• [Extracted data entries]
--- begin ---

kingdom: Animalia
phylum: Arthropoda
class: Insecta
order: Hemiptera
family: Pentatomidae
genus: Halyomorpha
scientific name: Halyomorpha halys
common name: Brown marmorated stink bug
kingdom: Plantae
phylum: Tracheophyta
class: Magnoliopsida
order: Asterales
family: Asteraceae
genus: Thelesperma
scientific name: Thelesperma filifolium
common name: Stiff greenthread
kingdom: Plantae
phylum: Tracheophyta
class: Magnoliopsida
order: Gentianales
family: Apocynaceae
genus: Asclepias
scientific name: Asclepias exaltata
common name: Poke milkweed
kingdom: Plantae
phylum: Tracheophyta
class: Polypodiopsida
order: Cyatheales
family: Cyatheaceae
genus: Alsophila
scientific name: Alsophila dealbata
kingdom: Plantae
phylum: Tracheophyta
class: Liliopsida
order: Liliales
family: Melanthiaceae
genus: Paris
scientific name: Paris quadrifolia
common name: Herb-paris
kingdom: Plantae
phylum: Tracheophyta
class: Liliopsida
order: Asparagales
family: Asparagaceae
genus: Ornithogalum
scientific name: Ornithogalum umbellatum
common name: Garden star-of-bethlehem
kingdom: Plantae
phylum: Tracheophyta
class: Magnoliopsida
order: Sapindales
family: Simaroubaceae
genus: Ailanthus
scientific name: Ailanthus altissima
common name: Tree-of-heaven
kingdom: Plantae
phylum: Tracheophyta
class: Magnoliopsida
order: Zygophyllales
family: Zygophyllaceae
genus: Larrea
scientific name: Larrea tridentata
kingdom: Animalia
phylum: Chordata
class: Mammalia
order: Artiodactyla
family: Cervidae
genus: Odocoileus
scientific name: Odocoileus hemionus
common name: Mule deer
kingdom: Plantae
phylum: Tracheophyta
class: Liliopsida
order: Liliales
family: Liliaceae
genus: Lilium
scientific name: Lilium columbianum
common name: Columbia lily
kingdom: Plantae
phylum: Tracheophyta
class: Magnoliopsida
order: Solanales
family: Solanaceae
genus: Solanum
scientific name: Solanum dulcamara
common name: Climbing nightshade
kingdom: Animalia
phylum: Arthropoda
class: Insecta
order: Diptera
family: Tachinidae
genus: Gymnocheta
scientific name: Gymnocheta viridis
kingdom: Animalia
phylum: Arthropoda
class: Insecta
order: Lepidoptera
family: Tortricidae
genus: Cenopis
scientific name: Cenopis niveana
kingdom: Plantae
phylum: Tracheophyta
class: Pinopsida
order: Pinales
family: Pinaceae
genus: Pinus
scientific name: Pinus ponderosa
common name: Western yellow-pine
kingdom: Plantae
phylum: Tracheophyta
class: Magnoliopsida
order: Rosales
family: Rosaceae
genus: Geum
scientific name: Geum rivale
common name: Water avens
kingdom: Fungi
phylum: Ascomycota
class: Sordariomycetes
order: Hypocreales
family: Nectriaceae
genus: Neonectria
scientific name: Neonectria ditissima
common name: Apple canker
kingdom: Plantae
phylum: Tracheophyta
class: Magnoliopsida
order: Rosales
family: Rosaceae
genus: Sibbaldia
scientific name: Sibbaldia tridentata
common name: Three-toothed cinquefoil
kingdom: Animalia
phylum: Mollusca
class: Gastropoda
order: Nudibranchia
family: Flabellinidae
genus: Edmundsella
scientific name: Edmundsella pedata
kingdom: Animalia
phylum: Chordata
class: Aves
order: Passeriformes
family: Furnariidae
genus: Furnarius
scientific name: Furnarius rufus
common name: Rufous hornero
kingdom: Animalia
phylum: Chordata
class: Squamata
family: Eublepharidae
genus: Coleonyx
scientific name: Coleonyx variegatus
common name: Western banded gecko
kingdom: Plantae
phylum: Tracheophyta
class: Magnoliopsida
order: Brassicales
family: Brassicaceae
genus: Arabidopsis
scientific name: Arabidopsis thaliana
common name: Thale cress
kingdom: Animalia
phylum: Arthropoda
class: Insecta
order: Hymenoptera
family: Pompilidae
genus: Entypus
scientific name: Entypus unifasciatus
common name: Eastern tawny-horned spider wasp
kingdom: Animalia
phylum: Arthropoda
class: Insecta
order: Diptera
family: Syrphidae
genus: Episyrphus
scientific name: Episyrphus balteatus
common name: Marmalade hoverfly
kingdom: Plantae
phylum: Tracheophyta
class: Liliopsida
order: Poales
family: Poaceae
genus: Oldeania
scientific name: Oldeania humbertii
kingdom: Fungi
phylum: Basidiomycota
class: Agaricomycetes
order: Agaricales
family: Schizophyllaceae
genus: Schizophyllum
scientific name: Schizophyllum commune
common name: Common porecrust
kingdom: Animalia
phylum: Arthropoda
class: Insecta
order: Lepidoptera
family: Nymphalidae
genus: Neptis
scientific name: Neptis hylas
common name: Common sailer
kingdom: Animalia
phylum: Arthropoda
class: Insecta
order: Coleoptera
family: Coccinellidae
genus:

--- end ---

• [Set problem] Give every line of the rows above as a JSON list of strings, one string per line, leaving out blank lines.

• [Solution to this problem]
[
  "kingdom: Animalia",
  "phylum: Arthropoda",
  "class: Insecta",
  "order: Hemiptera",
  "family: Pentatomidae",
  "genus: Halyomorpha",
  "scientific name: Halyomorpha halys",
  "common name: Brown marmorated stink bug",
  "kingdom: Plantae",
  "phylum: Tracheophyta",
  "class: Magnoliopsida",
  "order: Asterales",
  "family: Asteraceae",
  "genus: Thelesperma",
  "scientific name: Thelesperma filifolium",
  "common name: Stiff greenthread",
  "kingdom: Plantae",
  "phylum: Tracheophyta",
  "class: Magnoliopsida",
  "order: Gentianales",
  "family: Apocynaceae",
  "genus: Asclepias",
  "scientific name: Asclepias exaltata",
  "common name: Poke milkweed",
  "kingdom: Plantae",
  "phylum: Tracheophyta",
  "class: Polypodiopsida",
  "order: Cyatheales",
  "family: Cyatheaceae",
  "genus: Alsophila",
  "scientific name: Alsophila dealbata",
  "kingdom: Plantae",
  "phylum: Tracheophyta",
  "class: Liliopsida",
  "order: Liliales",
  "family: Melanthiaceae",
  "genus: Paris",
  "scientific name: Paris quadrifolia",
  "common name: Herb-paris",
  "kingdom: Plantae",
  "phylum: Tracheophyta",
  "class: Liliopsida",
  "order: Asparagales",
  "family: Asparagaceae",
  "genus: Ornithogalum",
  "scientific name: Ornithogalum umbellatum",
  "common name: Garden star-of-bethlehem",
  "kingdom: Plantae",
  "phylum: Tracheophyta",
  "class: Magnoliopsida",
  "order: Sapindales",
  "family: Simaroubaceae",
  "genus: Ailanthus",
  "scientific name: Ailanthus altissima",
  "common name: Tree-of-heaven",
  "kingdom: Plantae",
  "phylum: Tracheophyta",
  "class: Magnoliopsida",
  "order: Zygophyllales",
  "family: Zygophyllaceae",
  "genus: Larrea",
  "scientific name: Larrea tridentata",
  "kingdom: Animalia",
  "phylum: Chordata",
  "class: Mammalia",
  "order: Artiodactyla",
  "family: Cervidae",
  "genus: Odocoileus",
  "scientific name: Odocoileus hemionus",
  "common name: Mule deer",
  "kingdom: Plantae",
  "phylum: Tracheophyta",
  "class: Liliopsida",
  "order: Liliales",
  "family: Liliaceae",
  "genus: Lilium",
  "scientific name: Lilium columbianum",
  "common name: Columbia lily",
  "kingdom: Plantae",
  "phylum: Tracheophyta",
  "class: Magnoliopsida",
  "order: Solanales",
  "family: Solanaceae",
  "genus: Solanum",
  "scientific name: Solanum dulcamara",
  "common name: Climbing nightshade",
  "kingdom: Animalia",
  "phylum: Arthropoda",
  "class: Insecta",
  "order: Diptera",
  "family: Tachinidae",
  "genus: Gymnocheta",
  "scientific name: Gymnocheta viridis",
  "kingdom: Animalia",
  "phylum: Arthropoda",
  "class: Insecta",
  "order: Lepidoptera",
  "family: Tortricidae",
  "genus: Cenopis",
  "scientific name: Cenopis niveana",
  "kingdom: Plantae",
  "phylum: Tracheophyta",
  "class: Pinopsida",
  "order: Pinales",
  "family: Pinaceae",
  "genus: Pinus",
  "scientific name: Pinus ponderosa",
  "common name: Western yellow-pine",
  "kingdom: Plantae",
  "phylum: Tracheophyta",
  "class: Magnoliopsida",
  "order: Rosales",
  "family: Rosaceae",
  "genus: Geum",
  "scientific name: Geum rivale",
  "common name: Water avens",
  "kingdom: Fungi",
  "phylum: Ascomycota",
  "class: Sordariomycetes",
  "order: Hypocreales",
  "family: Nectriaceae",
  "genus: Neonectria",
  "scientific name: Neonectria ditissima",
  "common name: Apple canker",
  "kingdom: Plantae",
  "phylum: Tracheophyta",
  "class: Magnoliopsida",
  "order: Rosales",
  "family: Rosaceae",
  "genus: Sibbaldia",
  "scientific name: Sibbaldia tridentata",
  "common name: Three-toothed cinquefoil",
  "kingdom: Animalia",
  "phylum: Mollusca",
  "class: Gastropoda",
  "order: Nudibranchia",
  "family: Flabellinidae",
  "genus: Edmundsella",
  "scientific name: Edmundsella pedata",
  "kingdom: Animalia",
  "phylum: Chordata",
  "class: Aves",
  "order: Passeriformes",
  "family: Furnariidae",
  "genus: Furnarius",
  "scientific name: Furnarius rufus",
  "common name: Rufous hornero",
  "kingdom: Animalia",
  "phylum: Chordata",
  "class: Squamata",
  "family: Eublepharidae",
  "genus: Coleonyx",
  "scientific name: Coleonyx variegatus",
  "common name: Western banded gecko",
  "kingdom: Plantae",
  "phylum: Tracheophyta",
  "class: Magnoliopsida",
  "order: Brassicales",
  "family: Brassicaceae",
  "genus: Arabidopsis",
  "scientific name: Arabidopsis thaliana",
  "common name: Thale cress",
  "kingdom: Animalia",
  "phylum: Arthropoda",
  "class: Insecta",
  "order: Hymenoptera",
  "family: Pompilidae",
  "genus: Entypus",
  "scientific name: Entypus unifasciatus",
  "common name: Eastern tawny-horned spider wasp",
  "kingdom: Animalia",
  "phylum: Arthropoda",
  "class: Insecta",
  "order: Diptera",
  "family: Syrphidae",
  "genus: Episyrphus",
  "scientific name: Episyrphus balteatus",
  "common name: Marmalade hoverfly",
  "kingdom: Plantae",
  "phylum: Tracheophyta",
  "class: Liliopsida",
  "order: Poales",
  "family: Poaceae",
  "genus: Oldeania",
  "scientific name: Oldeania humbertii",
  "kingdom: Fungi",
  "phylum: Basidiomycota",
  "class: Agaricomycetes",
  "order: Agaricales",
  "family: Schizophyllaceae",
  "genus: Schizophyllum",
  "scientific name: Schizophyllum commune",
  "common name: Common porecrust",
  "kingdom: Animalia",
  "phylum: Arthropoda",
  "class: Insecta",
  "order: Lepidoptera",
  "family: Nymphalidae",
  "genus: Neptis",
  "scientific name: Neptis hylas",
  "common name: Common sailer",
  "kingdom: Animalia",
  "phylum: Arthropoda",
  "class: Insecta",
  "order: Coleoptera",
  "family: Coccinellidae",
  "genus:"
]